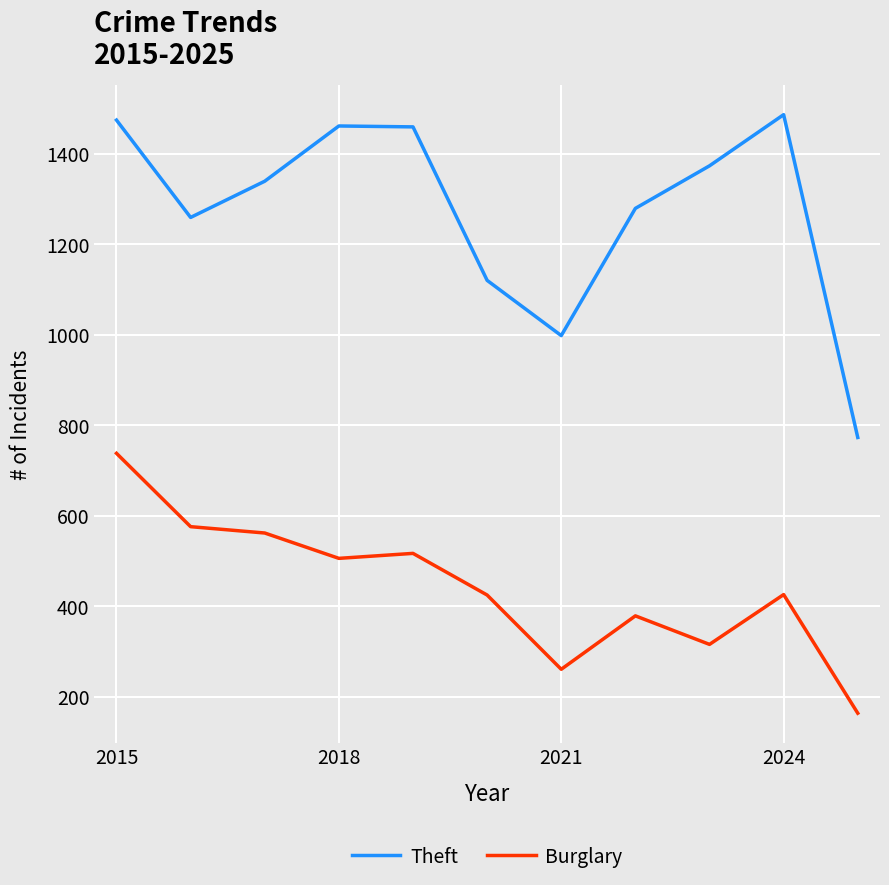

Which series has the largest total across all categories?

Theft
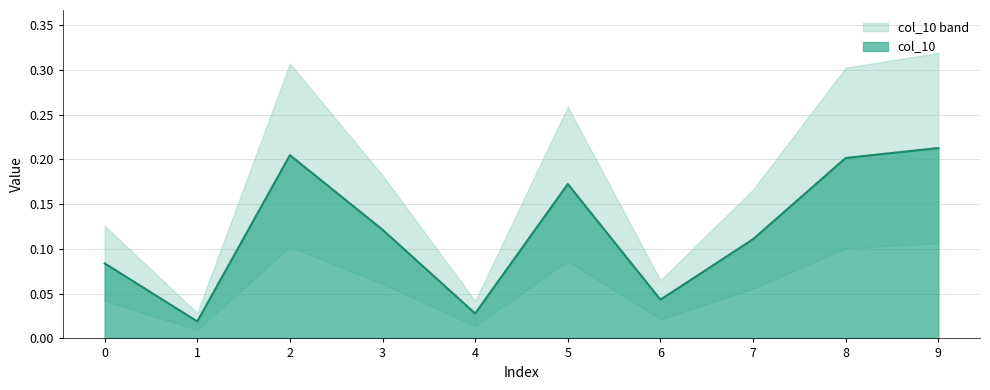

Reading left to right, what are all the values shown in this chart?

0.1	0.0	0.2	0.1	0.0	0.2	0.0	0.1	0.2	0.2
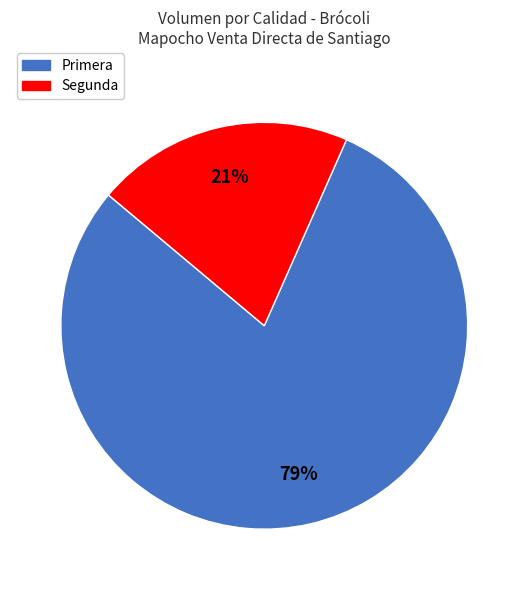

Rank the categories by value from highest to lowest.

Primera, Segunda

◆ ◆ ◆

*Instruction*.
Copy out the lines above word for word, leaving out the pictures.

*Solution to this task*.
Which series has the largest total across all categories?

Theft

Reading left to right, what are all the values shown in this chart?

0.1	0.0	0.2	0.1	0.0	0.2	0.0	0.1	0.2	0.2

Rank the categories by value from highest to lowest.

Primera, Segunda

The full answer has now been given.